§ **Records for the task**:
________
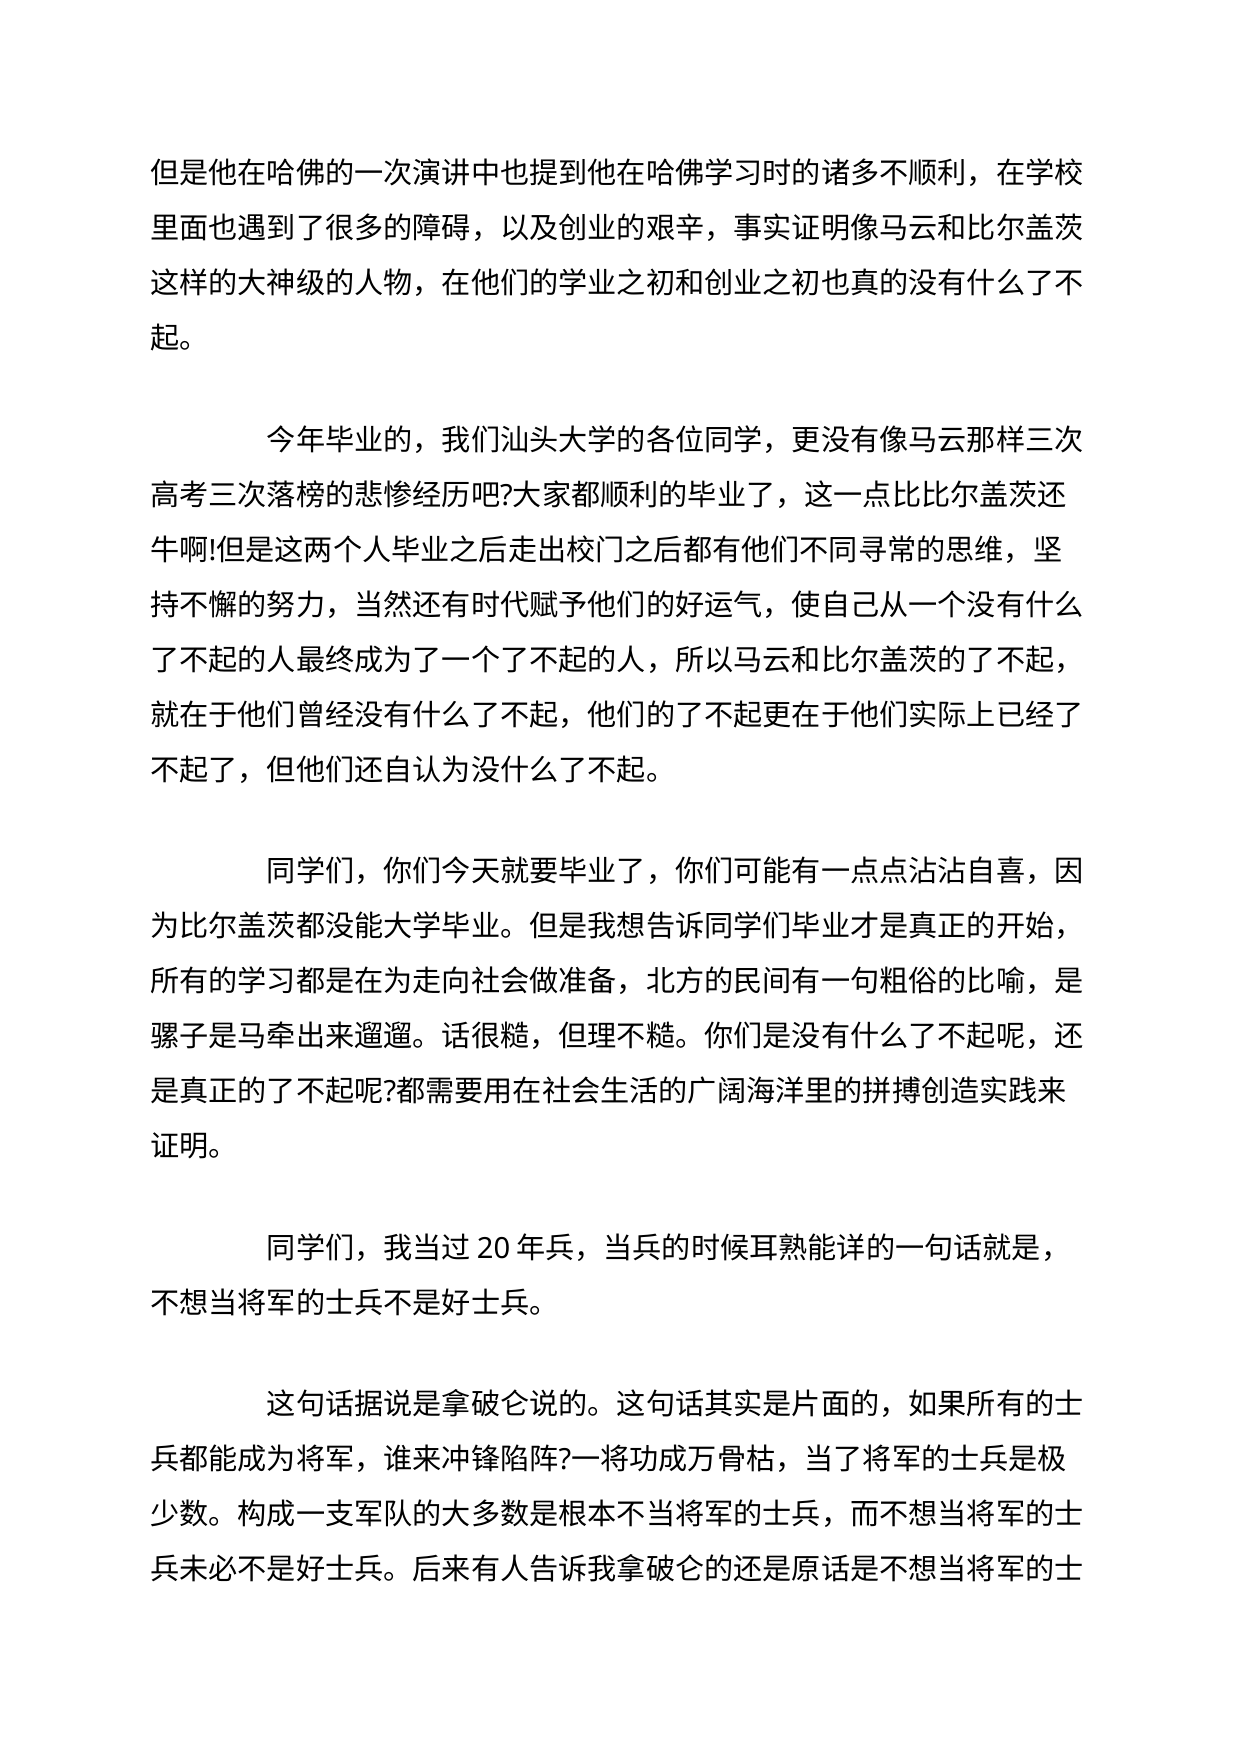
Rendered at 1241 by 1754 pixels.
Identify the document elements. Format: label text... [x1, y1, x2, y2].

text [150, 150, 1090, 357]
text 同学们，你们今天就要毕业了，你们可能有一点点沾沾自喜，因为比尔盖茨都没能大学毕业。但是我想告诉同学们毕业才是真正的开始，所有的学习都是在为走向社会做准备，北方的民间有一句粗俗的比喻，是骡子是马牵出来遛遛。话很糙，但理不糙。你们是没有什么了不起呢，还是真正的了不起呢?都需要用在社会生活的广阔海洋里的拼搏创造实践来证明。 [150, 848, 1090, 1165]
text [150, 1381, 1090, 1588]
text 同学们，我当过20年兵，当兵的时候耳熟能详的一句话就是，不想当将军的士兵不是好士兵。 [150, 1224, 1090, 1321]
text 今年毕业的，我们汕头大学的各位同学，更没有像马云那样三次高考三次落榜的悲惨经历吧?大家都顺利的毕业了，这一点比比尔盖茨还牛啊!但是这两个人毕业之后走出校门之后都有他们不同寻常的思维，坚持不懈的努力，当然还有时代赋予他们的好运气，使自己从一个没有什么了不起的人最终成为了一个了不起的人，所以马云和比尔盖茨的了不起，就在于他们曾经没有什么了不起，他们的了不起更在于他们实际上已经了不起了，但他们还自认为没什么了不起。 [150, 416, 1090, 788]
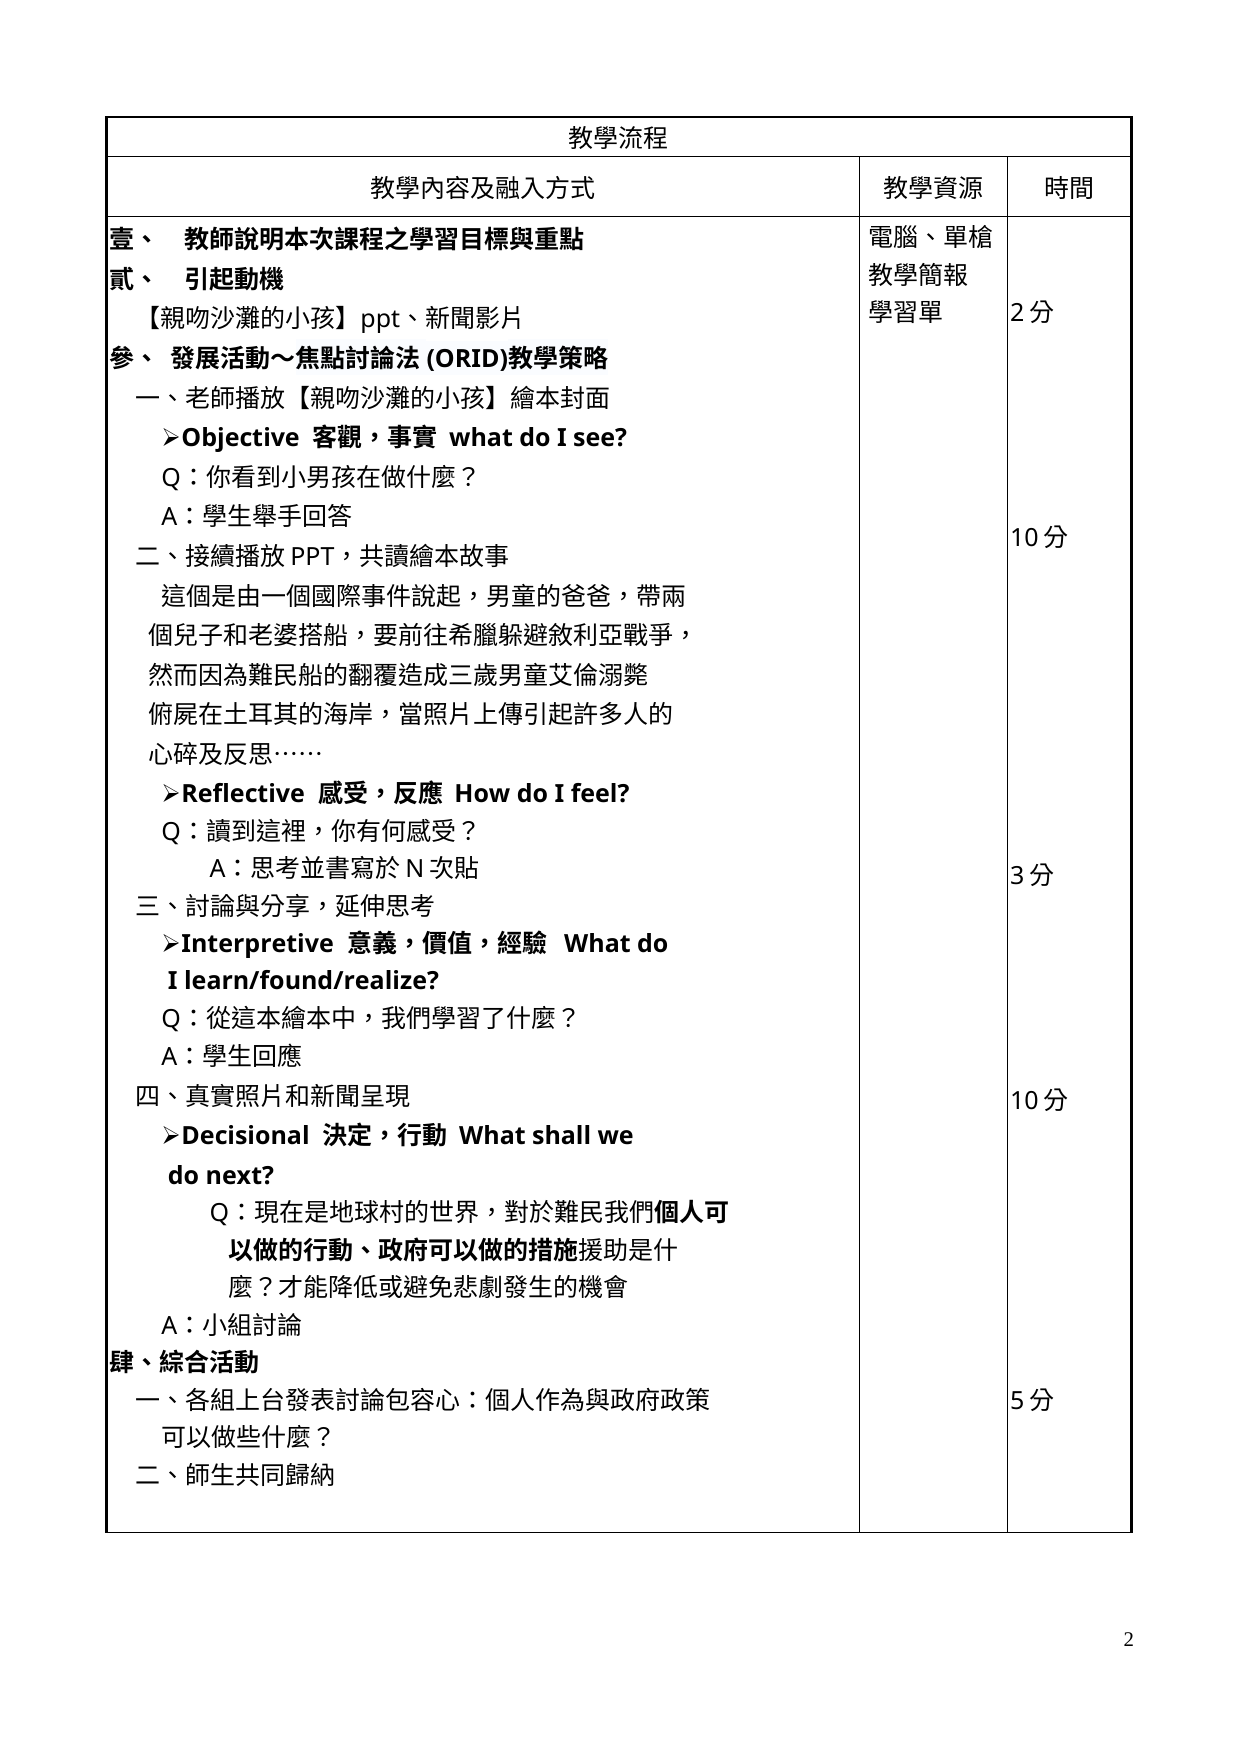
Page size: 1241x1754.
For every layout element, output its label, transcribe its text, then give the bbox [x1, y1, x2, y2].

table_cell 教學內容及融入方式 [108, 157, 859, 216]
table_cell 電腦、單槍 教學簡報 學習單 [860, 217, 1007, 1532]
table_header 教學流程 [108, 118, 1130, 156]
table_cell 時間 [1008, 157, 1130, 216]
table_cell 教學資源 [860, 157, 1007, 216]
table_cell 教師說明本次課程之學習目標與重點 引起動機 【親吻沙灘的小孩】ppt、新聞影片 參、 發展活動～焦點討論法 (ORID)教學策略 一、老師播放【親吻沙灘的小孩】繪本封面 Objective 客觀，事實 what do I see? Q：你看到小男孩在做什麼？ A：學生舉手回答 二、接續播放PPT，共讀繪本故事 這個是由一個國際事件說起，男童的爸爸，帶兩 個兒子和老婆搭船，要前往希臘躲避敘利亞戰爭， 然而因為難民船的翻覆造成三歲男童艾倫溺斃 俯屍在土耳其的海岸，當照片上傳引起許多人的 心碎及反思…… Reflective 感受，反應 How do I feel? Q：讀到這裡，你有何感受？ A：思考並書寫於N次貼 三、討論與分享，延伸思考 Interpretive 意義，價值，經驗 What do I learn/found/realize? Q：從這本繪本中，我們學習了什麼？ A：學生回應 四、真實照片和新聞呈現 Decisional 決定，行動 What shall we do next? Q：現在是地球村的世界，對於難民我們個人可 以做的行動、政府可以做的措施援助是什 麼？才能降低或避免悲劇發生的機會 A：小組討論 肆、綜合活動 一、各組上台發表討論包容心：個人作為與政府政策 可以做些什麼？ 二、師生共同歸納 [108, 217, 859, 1532]
table_cell 2分 10分 3分 10分 5分 [1008, 217, 1130, 1532]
________
Begin at the first line of the data above and repeat each line exactly, stopping after the line containing "Page size: 1241x1754.". Omit the pictures.

§ **Task solution**:
Rendered at 1241 by 1754 pixels.
Identify the document elements. Format: label text... [x1, y1, x2, y2].

text [150, 150, 1090, 357]
text 同学们，你们今天就要毕业了，你们可能有一点点沾沾自喜，因为比尔盖茨都没能大学毕业。但是我想告诉同学们毕业才是真正的开始，所有的学习都是在为走向社会做准备，北方的民间有一句粗俗的比喻，是骡子是马牵出来遛遛。话很糙，但理不糙。你们是没有什么了不起呢，还是真正的了不起呢?都需要用在社会生活的广阔海洋里的拼搏创造实践来证明。 [150, 848, 1090, 1165]
text [150, 1381, 1090, 1588]
text 同学们，我当过20年兵，当兵的时候耳熟能详的一句话就是，不想当将军的士兵不是好士兵。 [150, 1224, 1090, 1321]
text 今年毕业的，我们汕头大学的各位同学，更没有像马云那样三次高考三次落榜的悲惨经历吧?大家都顺利的毕业了，这一点比比尔盖茨还牛啊!但是这两个人毕业之后走出校门之后都有他们不同寻常的思维，坚持不懈的努力，当然还有时代赋予他们的好运气，使自己从一个没有什么了不起的人最终成为了一个了不起的人，所以马云和比尔盖茨的了不起，就在于他们曾经没有什么了不起，他们的了不起更在于他们实际上已经了不起了，但他们还自认为没什么了不起。 [150, 416, 1090, 788]
Page size: 1241x1754.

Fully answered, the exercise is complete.